Blinded by a rare disease, Kathy Nimmer never forgot the fifth-grade teacher who made the long drive with her family to tour her new home, the Indiana School for the Blind.
“The school was three hours away, and it was a very emotional time for my parents and me. But there she was right beside us,” Kathy says. “Because of teachers like Sandy Baker who loved me and showed me that anything is possible, I wanted to be that kind of teacher to my students.”
A 23-year classroom veteran, Kathy teaches English and creative writing at William Henry Harrison High School in West Lafayette and is the 2015 Indiana Teacher of the Year. The school is part of the Tippecanoe School Corporation system in Tippecanoe County, Indiana.
Tony Collins, a U.S. Army Ranger and one of her former students, is among those who recommended Kathy for the honor. He credits her with his academic and personal success because, he says, “She’s the first person to see who I really am” — why he asked the Army to donate his eyes to Kathy if he’s ever killed in combat.
An ATM screen celebrating Kathy’s excellence in the classroom runs Oct. 6–Nov. 4 as part of Wells Fargo’s annual fall ATM tribute honoring top educators. The 2015 campaign honors “Teachers of the Year” (and one principal) on 3,011 ATM machines in 12 states. The effort is part of Wells Fargo’s commitment to communities, which included $71.6 million for 7,885 educational programs and schools nationwide in 2014.
The 2015 honorees:
- Alaska: John Bruce
- Arizona: John-David Bowman
- Colorado: Kathy Thirkell
- Delaware: Megan Szabo
- Georgia: Amanda Miliner
- Indiana: Kathy Nimmer
- Montana: Craig Beals
- Nebraska: Shelby Aaberg
- Nevada: Ian Salzman
- North Carolina: Steve Lassiter Jr. (principal); Keana Triplett
- South Dakota: Allen Hogie
- Tennessee: Karen Vogelsang
One day she noticed Tony was struggling and asked softly, “What’s up?” He says that is an indication of her gift for identifying and nurturing the gifts of her students — and helping them overcome obstacles so they can become better, stronger people.
Teaching with Braille notes, a talking computer, and with her fourth guide dog beside her, Kathy daily models “how to overcome” with creativity and humor.
To teach the rhythm of poetry and the pacing of a well-constructed sentence, she teaches her class how to line dance and then leads them to the tune of the 1980s’ Kool and the Gang hit, “Celebration.”

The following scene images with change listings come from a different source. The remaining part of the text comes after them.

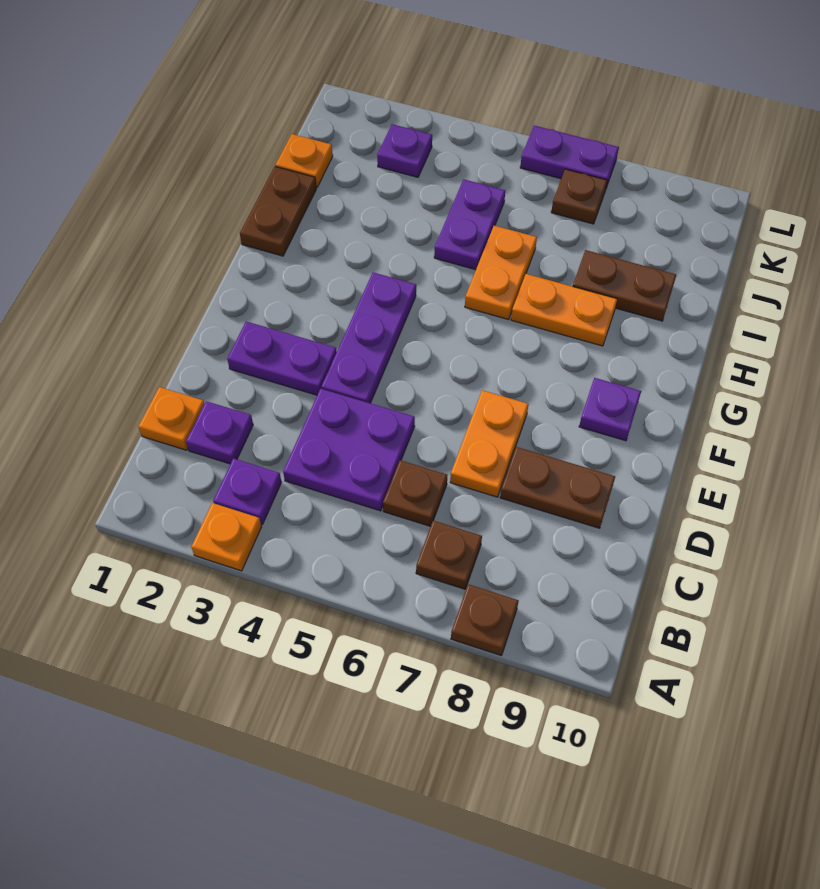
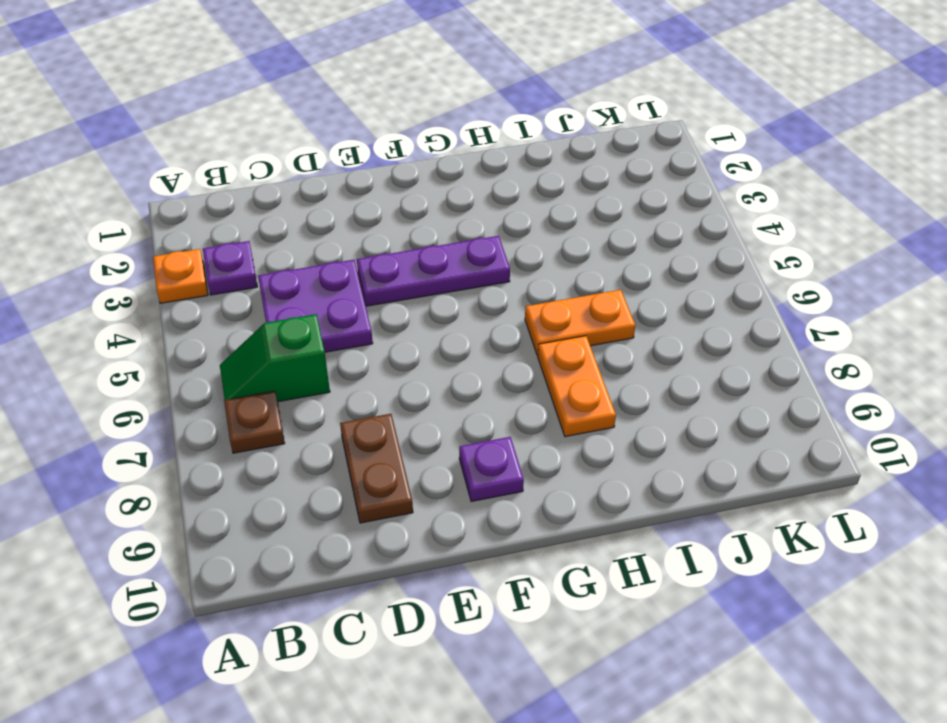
green 1x2 slope [220,314,330,402] -> brown 1x1 plate [383,460,447,526]
none -> brown 1x1 plate [451,584,519,656]
none -> orange 1x1 plate [138,387,205,450]
none -> purple 1x1 plate [186,401,253,464]

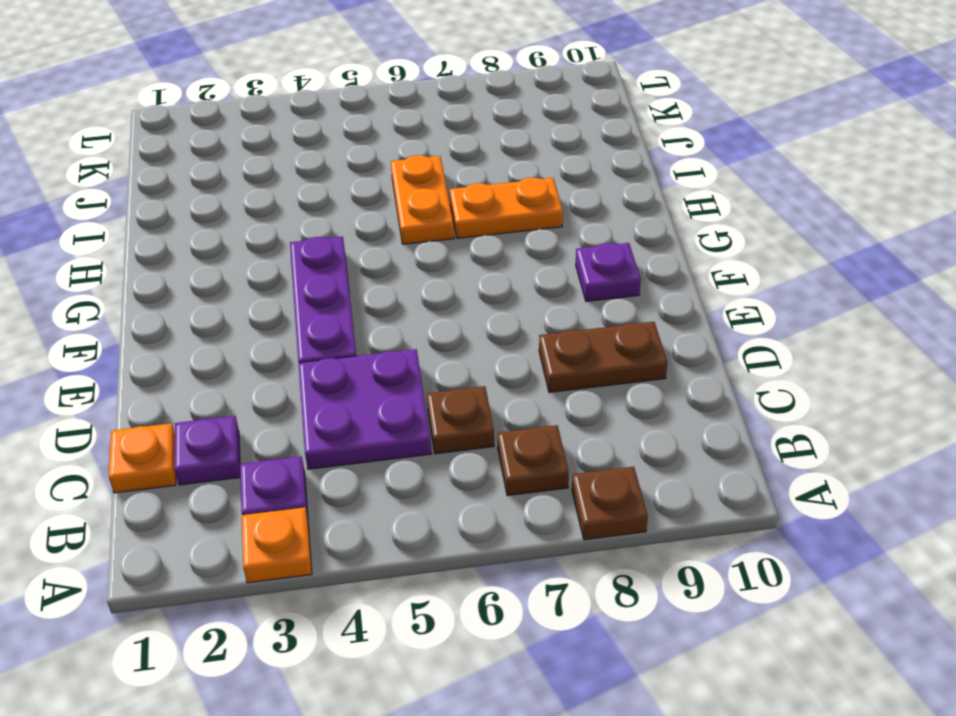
none -> orange 1x2 plate [450,390,528,497]
none -> purple 1x2 plate [227,321,337,395]
none -> brown 1x2 plate [240,166,316,256]

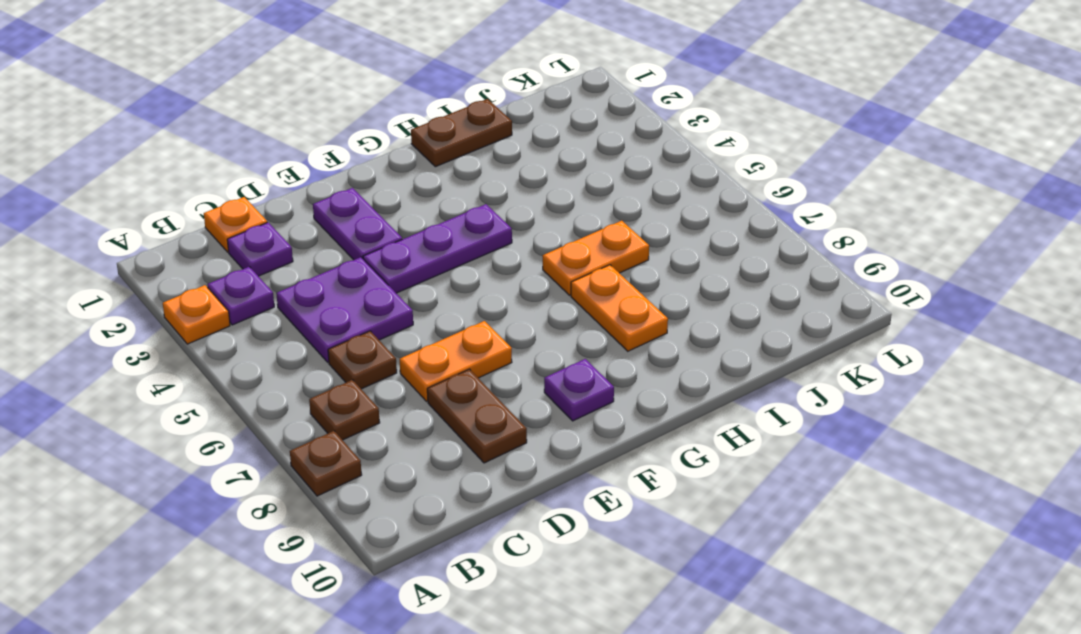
none -> purple 1x2 plate [434,179,505,270]
none -> brown 1x2 plate [573,250,676,321]
none -> orange 1x1 plate [276,134,333,187]

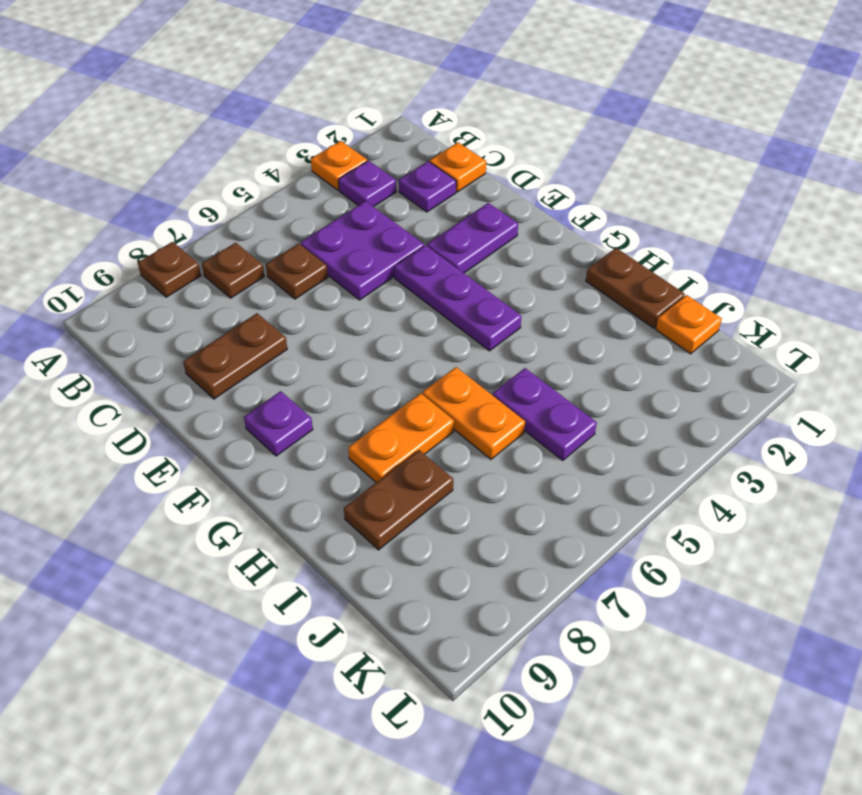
none -> orange 1x2 plate [450,390,528,497]
none -> purple 1x1 plate [377,124,432,177]
none -> brown 1x1 plate [551,169,607,224]

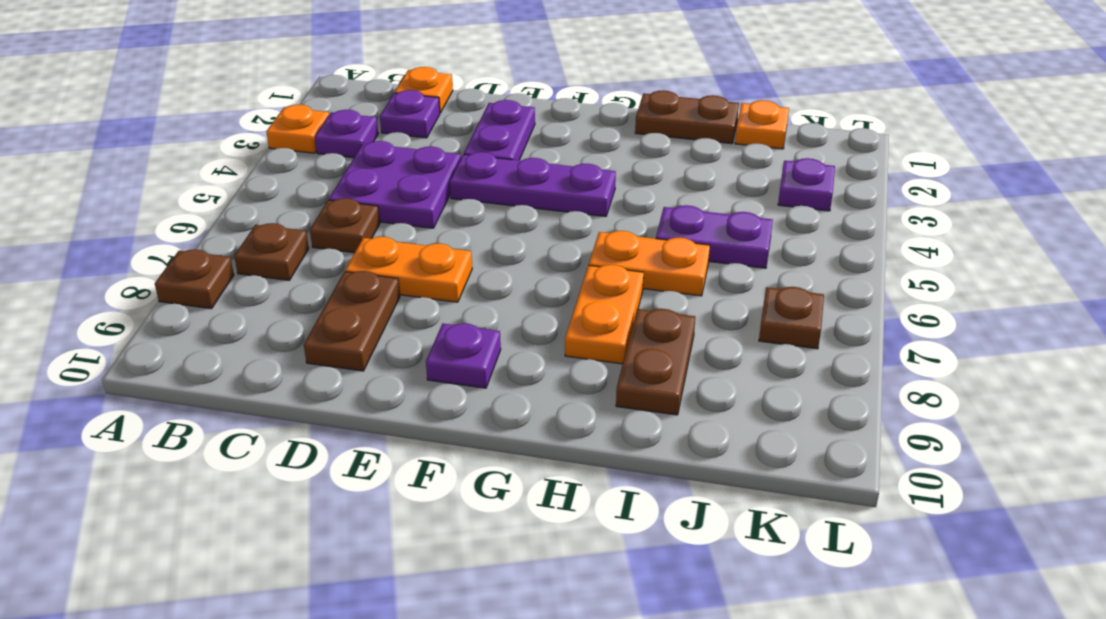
none -> purple 1x2 plate [520,126,619,188]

“Many of my students are encountering someone who is blind for the first time in their lives when they walk into my class, but I hope their first descriptions of me after the year are ‘funny, creative, enthusiastic, and interactive’ before they say ‘blind’ because those things are much more a part of who I am than my blindness,” Kathy says.
“Those of us who have disabilities don’t want to be put on pedestals,” she adds. “But if I can remind them of the strengths they have that have remained dormant, and have more of a fighting spirit to overcome challenges and find joy, then I’m happy to convey that message. We all experience times of darkness but we have to keep putting one foot in front of the other and find joy in the journey.
“My joy comes from seeing my students’ joy in learning.”